La desfachatez

«…
-No es que no quieras hacerme daño, es que quisieras que lo que haces no me doliera.
Pero él permaneció inmóvil, la desfachatez es impenetrable.
…»

En El carrusel de los reproches de Saulo García Fortes.

8 comentarios en «La desfachatez»

  1. Sería «una desfachatez» no poner ningún comentario en este «Blog», después de entrar en él tantas veces.

    Me encanta y me gusta, sobre todo, porque lo que escribes son como pinceladas breves, plumazos con mucha entidad. Felicidades por tu ingenio.

  2. No quisiera jamás causar actos de desfachatez, pido perdón por adelantado por si acaso. Esa desfachatez, aparentemente involuntaria, descrita en El carrusel de los reproches, parece algo completamente terrorífico.
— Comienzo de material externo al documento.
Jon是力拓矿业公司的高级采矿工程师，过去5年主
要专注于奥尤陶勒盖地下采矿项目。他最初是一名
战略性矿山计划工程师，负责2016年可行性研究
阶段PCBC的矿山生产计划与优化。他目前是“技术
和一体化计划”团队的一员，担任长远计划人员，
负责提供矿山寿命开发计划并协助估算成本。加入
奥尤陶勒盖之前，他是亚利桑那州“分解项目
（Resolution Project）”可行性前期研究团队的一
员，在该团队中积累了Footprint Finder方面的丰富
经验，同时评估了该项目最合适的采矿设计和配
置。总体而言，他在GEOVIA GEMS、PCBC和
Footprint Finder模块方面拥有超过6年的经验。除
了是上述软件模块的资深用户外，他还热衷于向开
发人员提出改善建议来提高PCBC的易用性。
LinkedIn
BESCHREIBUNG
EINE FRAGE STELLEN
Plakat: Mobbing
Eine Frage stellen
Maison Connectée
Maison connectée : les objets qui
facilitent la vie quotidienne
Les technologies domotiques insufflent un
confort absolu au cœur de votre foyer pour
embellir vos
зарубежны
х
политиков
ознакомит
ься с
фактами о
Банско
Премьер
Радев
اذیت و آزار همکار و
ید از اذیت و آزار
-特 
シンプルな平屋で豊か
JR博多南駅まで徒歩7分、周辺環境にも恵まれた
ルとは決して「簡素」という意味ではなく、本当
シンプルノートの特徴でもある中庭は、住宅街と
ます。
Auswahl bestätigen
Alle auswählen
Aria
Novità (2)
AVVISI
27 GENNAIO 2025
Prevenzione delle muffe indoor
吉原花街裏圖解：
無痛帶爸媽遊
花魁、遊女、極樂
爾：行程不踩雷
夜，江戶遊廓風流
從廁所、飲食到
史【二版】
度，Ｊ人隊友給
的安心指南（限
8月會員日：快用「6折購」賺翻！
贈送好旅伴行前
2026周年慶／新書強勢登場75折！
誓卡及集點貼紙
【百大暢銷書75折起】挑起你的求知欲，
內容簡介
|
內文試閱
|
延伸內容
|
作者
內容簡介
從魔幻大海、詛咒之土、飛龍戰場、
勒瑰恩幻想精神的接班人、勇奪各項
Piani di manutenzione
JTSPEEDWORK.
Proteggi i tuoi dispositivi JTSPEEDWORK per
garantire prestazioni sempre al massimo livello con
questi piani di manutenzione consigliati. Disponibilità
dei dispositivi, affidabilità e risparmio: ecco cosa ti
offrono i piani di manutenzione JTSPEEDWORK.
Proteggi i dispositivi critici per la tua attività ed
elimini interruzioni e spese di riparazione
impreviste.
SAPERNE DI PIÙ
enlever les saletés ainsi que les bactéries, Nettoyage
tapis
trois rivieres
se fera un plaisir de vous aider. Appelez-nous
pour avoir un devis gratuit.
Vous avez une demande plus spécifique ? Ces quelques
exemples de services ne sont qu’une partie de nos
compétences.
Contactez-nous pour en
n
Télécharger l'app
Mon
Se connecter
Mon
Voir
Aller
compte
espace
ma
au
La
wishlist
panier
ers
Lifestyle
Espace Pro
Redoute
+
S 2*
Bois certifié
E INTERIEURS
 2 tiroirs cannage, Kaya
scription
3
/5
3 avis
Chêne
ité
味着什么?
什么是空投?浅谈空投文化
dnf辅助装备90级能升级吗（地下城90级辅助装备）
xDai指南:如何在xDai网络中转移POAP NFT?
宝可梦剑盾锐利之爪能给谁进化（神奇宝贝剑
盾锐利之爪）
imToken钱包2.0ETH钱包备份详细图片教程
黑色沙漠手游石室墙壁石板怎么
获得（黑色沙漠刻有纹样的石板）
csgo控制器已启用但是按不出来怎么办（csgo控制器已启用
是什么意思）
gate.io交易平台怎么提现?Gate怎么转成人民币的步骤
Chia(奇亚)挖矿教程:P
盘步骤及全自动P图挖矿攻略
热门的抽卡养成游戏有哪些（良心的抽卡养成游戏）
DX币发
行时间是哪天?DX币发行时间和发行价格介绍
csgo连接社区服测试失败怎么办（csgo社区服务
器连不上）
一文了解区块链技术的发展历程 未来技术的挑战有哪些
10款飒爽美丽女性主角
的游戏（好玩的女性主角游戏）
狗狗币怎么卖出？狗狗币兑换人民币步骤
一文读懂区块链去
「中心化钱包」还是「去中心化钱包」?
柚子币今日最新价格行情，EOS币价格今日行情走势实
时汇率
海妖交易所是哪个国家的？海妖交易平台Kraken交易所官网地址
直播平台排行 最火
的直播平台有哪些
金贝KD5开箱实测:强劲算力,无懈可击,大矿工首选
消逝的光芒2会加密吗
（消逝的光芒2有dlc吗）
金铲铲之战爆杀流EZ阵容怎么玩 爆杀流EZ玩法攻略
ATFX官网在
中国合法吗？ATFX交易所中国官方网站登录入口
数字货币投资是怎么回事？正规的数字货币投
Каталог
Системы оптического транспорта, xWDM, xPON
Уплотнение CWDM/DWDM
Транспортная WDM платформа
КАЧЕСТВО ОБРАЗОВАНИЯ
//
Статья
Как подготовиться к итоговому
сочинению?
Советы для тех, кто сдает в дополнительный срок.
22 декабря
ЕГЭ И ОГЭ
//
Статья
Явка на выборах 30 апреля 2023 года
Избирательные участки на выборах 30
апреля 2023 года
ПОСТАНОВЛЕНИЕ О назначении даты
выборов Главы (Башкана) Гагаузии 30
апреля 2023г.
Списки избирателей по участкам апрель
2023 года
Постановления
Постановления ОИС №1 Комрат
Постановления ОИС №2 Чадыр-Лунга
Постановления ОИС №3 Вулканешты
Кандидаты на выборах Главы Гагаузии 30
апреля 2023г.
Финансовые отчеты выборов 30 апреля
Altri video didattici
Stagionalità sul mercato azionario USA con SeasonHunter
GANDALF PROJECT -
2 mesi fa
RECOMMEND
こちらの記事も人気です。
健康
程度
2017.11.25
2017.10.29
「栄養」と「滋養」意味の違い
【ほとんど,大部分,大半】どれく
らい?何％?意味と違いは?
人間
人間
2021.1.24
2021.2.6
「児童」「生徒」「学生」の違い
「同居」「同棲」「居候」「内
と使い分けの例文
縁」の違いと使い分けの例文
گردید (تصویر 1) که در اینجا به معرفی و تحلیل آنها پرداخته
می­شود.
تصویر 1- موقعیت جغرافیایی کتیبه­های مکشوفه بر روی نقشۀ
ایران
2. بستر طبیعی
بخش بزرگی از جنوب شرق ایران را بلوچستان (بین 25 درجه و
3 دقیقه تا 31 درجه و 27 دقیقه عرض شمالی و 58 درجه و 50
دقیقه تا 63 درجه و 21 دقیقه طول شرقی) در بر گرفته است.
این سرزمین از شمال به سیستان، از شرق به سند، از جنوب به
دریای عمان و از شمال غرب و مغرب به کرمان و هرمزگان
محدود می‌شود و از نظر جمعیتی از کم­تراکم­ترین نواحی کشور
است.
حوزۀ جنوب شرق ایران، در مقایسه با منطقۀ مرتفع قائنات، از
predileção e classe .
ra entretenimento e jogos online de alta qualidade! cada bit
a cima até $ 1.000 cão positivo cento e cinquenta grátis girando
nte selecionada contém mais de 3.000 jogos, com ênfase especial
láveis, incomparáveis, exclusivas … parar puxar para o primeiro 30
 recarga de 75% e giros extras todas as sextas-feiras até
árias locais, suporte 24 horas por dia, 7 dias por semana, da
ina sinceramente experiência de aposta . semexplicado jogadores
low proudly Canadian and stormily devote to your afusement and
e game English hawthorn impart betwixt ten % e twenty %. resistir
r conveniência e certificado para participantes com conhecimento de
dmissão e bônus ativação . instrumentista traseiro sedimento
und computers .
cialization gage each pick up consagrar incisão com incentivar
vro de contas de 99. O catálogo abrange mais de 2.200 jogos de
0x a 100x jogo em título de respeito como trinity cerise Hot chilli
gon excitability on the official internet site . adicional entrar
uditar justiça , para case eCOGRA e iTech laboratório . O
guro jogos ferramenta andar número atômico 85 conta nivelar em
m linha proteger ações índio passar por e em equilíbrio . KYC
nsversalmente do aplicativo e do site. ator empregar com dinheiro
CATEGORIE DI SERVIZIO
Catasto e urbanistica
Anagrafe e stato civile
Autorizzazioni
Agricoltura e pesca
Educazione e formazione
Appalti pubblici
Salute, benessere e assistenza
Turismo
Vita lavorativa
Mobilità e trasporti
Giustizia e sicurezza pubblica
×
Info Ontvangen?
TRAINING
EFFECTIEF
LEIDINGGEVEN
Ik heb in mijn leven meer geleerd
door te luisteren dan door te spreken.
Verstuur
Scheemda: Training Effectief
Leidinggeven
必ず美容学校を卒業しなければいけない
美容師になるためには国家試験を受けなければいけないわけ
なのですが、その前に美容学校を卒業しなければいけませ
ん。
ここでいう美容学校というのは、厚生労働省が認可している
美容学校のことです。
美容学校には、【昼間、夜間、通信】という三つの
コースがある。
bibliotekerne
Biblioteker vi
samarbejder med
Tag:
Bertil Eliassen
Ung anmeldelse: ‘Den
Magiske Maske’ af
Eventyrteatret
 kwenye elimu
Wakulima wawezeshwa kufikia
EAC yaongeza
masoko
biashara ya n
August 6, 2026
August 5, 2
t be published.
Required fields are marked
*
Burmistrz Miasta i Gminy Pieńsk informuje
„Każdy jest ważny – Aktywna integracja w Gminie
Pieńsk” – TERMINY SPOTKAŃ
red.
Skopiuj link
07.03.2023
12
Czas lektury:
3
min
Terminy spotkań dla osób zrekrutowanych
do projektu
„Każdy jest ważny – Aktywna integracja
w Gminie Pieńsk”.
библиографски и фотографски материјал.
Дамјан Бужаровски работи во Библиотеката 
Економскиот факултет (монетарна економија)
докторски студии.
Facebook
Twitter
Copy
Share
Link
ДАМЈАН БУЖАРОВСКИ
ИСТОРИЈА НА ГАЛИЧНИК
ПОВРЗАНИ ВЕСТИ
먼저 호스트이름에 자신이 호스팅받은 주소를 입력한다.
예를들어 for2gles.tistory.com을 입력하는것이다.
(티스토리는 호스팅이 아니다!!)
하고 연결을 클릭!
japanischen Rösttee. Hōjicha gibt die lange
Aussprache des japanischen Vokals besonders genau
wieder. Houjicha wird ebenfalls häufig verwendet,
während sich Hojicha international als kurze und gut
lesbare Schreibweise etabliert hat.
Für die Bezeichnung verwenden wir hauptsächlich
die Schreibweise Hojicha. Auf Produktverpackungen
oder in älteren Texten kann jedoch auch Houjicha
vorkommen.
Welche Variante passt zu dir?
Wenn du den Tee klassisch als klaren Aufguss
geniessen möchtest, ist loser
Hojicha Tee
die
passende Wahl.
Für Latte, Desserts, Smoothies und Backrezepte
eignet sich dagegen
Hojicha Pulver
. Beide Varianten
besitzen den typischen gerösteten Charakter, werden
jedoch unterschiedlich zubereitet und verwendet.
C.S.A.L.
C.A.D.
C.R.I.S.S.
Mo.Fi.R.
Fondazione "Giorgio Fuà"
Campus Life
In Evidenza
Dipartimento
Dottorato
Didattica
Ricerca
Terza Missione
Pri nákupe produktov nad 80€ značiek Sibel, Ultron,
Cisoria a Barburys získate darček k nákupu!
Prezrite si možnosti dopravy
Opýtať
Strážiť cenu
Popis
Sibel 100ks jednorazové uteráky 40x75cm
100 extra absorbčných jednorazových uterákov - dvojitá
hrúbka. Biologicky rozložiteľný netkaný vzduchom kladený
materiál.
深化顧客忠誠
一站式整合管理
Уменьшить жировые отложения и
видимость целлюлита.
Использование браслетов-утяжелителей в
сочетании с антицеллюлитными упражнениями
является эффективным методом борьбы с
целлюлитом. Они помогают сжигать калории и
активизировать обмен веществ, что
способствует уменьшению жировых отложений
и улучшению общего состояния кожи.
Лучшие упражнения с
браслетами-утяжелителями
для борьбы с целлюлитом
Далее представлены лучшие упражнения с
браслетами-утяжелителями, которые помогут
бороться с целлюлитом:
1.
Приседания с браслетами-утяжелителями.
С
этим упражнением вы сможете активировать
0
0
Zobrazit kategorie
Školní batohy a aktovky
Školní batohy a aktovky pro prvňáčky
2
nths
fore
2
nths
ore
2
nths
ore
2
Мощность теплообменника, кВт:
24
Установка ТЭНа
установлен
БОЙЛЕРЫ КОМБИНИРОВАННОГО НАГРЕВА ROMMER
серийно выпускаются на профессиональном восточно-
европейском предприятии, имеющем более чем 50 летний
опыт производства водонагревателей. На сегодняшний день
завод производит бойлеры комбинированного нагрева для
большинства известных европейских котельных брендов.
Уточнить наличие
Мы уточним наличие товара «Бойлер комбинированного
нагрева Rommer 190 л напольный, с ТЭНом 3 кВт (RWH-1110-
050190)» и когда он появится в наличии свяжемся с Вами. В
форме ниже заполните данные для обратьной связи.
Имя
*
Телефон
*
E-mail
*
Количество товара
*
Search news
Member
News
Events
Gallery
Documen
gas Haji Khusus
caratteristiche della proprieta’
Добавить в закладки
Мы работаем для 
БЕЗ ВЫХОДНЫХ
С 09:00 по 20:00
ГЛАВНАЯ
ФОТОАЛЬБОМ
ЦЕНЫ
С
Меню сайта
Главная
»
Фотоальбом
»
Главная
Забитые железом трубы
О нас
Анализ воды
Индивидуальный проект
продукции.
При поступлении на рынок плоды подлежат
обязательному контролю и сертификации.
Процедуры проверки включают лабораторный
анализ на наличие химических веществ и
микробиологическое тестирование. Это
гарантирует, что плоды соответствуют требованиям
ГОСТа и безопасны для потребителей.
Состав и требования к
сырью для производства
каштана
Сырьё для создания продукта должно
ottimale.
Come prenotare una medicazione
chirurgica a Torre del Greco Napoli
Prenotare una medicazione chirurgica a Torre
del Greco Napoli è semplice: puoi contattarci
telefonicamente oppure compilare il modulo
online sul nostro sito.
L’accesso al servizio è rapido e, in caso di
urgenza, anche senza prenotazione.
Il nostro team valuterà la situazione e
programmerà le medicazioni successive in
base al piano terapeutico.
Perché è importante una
Hay que saber o aprender a ver más allá de tus narices, aunque no sé si eso es suficiente para desechar la desfachatez.

  3. Y que a pesar del tiempo tenga que leerme las cosas dos o tres veces para entenderlas… mi teclado está lleno de neuronas saltarinas…

  4. si él permanecía inmóvil en ese sofá de piedra es que tenía el culo como ídem, y por ende el rostro. no hay desfachatez que valga!

  5. Raúl: …representaba que era un muro de piedra… era una metáfora… creo que no es la primera vez que ve usted cosas, verdad? tiene usted una mirada muy libre!

    Bienvenido Josito!
    Cita usted una de las frases que me dan más grima. Tengo pendiente hacer alguna digresión sobre ella.
    Los maltratadores se agarran a cualquier clavo ardiendo, sobre todo si le pueden dar la vuelta y hacer pensar a la víctima que lo que le duele es culpa suya.
    Pero no es el caso del protagonista del fragmento que citaba. En este caso, a ÉL no le importa absolutamente nada, no da explicaciones porque no las tiene. Pese a todo el poder que tiene sobre la protagonista, es un pobre diablo, vaya.